I therefore say, transgress, because you do transgress, and you are determined to transgress. I say, come to Gilgal, where there were idols (Judges 3:19, English margin) long before Jeroboam’s calves, because you come and you are determined to come.

I say, multiply transgressions, because you do multiply it, and yet are determined to multiply it. I say, bring your sacrifices, because you offer them and you are determined to offer them, to whom you should not.

I say, offer a sacrifice of thanksgiving with leaven, because you do so, and you are determined to do it, leavened as you are with the old leaven of malice and wickedness, against the whole authority of the holy and spiritual law, which forbids offering in sacrifice anything leavened.

This pleases your gods, that you be leavened, and without the unleavened bread of sincerity and truth (1 Corinthians 5:8). To them then ‘sacrifice the sacrifice of thanksgiving with leaven,’ because to Me you, being sinners, cannot offer a fitting sacrifice of praise.

And so doing, proclaim and publish the free offerings, for so you do, and so you are determined to do, honoring the sacrifices which you offer to your calves with the same names by which the authority of the law names those which are offered to Me: burnt offerings, and peace offerings.

And proclaim them with the sound of trumpet and harp, with timbrel and dancing, with strings and organ, upon the well-tuned cymbals and the loud cymbals (Psalms 150:1–6), so that you may be thought to have sung louder and stronger than the tribe of Judah or the house of David in the temple of the Lord, because you are more.’

All these things are said, not with the intention of one willing, but with the indignation of one forsaking, as in many other instances. As that which the same Lord said to His betrayer: what you do, do quickly (John 13:27). And in Revelation we read, He that is unjust, let him be unjust still; and he that is filthy, let him be filthy still (Revelation 22:11). These things, and others similar to these, are not the words of one commanding, or, of His own will, conceding, but permitting and forsaking. ‘For He was not ignorant, (Wisdom says) (Wisdom; Revelation 12:10) that they were a wicked generation, and their malice was inbred, and that their cogitation never would be changed.’ ”

Proclaim and publish the free offerings - o : “Value highly what you offer to God, and think that you do great things, as though you honored God fittingly, and were under no obligation to offer such gifts. The whole is said in irony.

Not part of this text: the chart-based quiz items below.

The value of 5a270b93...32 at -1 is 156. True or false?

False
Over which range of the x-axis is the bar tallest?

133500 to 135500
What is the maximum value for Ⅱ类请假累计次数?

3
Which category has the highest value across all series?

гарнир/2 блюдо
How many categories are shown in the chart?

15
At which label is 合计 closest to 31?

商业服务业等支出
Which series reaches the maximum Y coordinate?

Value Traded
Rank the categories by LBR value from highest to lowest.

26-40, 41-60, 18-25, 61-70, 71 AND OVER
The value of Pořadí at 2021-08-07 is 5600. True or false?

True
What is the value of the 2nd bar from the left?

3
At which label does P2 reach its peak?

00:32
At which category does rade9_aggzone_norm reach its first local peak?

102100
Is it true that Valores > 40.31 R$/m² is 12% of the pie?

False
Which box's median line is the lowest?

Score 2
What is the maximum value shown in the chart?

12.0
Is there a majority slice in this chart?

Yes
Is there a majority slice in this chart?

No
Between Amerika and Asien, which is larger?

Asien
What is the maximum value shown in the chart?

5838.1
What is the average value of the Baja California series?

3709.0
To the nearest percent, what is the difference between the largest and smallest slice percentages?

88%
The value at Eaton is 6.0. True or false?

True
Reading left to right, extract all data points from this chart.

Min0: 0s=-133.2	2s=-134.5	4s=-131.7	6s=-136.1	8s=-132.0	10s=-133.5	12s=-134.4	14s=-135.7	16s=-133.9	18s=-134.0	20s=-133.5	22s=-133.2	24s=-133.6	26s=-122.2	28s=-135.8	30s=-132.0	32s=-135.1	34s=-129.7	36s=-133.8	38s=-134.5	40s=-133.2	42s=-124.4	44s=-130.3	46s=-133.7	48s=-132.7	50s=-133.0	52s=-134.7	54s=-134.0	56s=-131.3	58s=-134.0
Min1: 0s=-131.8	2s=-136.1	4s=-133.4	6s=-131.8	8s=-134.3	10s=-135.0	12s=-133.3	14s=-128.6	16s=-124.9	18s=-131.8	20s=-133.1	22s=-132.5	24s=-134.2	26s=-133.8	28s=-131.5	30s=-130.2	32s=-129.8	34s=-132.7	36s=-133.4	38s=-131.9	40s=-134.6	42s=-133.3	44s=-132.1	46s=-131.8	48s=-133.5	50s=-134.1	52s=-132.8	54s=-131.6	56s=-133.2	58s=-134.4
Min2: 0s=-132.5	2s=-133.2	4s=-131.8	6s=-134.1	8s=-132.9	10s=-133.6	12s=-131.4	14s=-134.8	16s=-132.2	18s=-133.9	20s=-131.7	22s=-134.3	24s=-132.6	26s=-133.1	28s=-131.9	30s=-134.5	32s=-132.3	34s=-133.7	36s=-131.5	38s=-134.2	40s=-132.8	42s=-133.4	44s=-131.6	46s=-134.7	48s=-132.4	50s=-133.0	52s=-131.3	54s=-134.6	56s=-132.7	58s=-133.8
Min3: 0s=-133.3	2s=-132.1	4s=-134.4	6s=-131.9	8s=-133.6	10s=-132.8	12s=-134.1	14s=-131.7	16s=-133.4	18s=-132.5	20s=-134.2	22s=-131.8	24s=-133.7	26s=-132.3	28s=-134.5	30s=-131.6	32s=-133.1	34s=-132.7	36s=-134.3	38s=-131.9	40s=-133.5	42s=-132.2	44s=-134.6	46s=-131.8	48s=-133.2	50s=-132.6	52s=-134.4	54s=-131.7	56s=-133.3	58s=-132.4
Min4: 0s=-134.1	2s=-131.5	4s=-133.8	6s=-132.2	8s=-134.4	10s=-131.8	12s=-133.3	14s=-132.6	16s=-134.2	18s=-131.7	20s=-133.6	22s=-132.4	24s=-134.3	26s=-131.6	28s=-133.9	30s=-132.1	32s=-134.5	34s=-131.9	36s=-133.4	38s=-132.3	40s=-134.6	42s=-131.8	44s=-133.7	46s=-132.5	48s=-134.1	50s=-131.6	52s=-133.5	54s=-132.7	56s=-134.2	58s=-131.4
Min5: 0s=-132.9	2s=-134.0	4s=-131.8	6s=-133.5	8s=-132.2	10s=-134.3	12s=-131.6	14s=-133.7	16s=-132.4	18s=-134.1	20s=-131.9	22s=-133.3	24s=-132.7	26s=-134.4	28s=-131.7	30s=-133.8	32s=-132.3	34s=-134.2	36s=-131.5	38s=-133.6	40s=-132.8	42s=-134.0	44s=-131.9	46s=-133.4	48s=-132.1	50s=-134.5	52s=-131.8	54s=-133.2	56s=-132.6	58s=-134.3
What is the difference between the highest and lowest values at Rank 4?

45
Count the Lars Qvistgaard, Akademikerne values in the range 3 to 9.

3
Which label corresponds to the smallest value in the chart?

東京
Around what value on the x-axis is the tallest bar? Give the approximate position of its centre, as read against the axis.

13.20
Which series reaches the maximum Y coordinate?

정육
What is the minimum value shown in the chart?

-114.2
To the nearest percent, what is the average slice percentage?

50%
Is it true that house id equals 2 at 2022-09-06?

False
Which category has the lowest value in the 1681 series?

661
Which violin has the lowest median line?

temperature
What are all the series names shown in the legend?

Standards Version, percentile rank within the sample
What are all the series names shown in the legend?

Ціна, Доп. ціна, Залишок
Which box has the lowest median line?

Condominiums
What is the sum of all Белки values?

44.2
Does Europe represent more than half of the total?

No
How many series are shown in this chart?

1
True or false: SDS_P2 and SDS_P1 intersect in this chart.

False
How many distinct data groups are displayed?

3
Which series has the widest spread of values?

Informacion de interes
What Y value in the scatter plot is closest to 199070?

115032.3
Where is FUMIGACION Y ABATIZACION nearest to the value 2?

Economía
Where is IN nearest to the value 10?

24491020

For there are some who magnificently appreciate the gifts and services they offer to God. They think they have attained great perfection, as though they made an adequate return for the divine benefits. In doing so, they do not weigh the infinite dignity of the Divine Majesty, the incomparable greatness of the divine benefits, the frailty of their own condition, and the imperfection of their service.

Against such people is what the Savior says, When you shall have done all those things which are commanded you, say, We are unprofitable servants; we have done that which was our duty to do (Luke 17:10). Hence, David says, ‘all things come from You, and of Your own have we given You.’ (1 Chronicles 19:14).”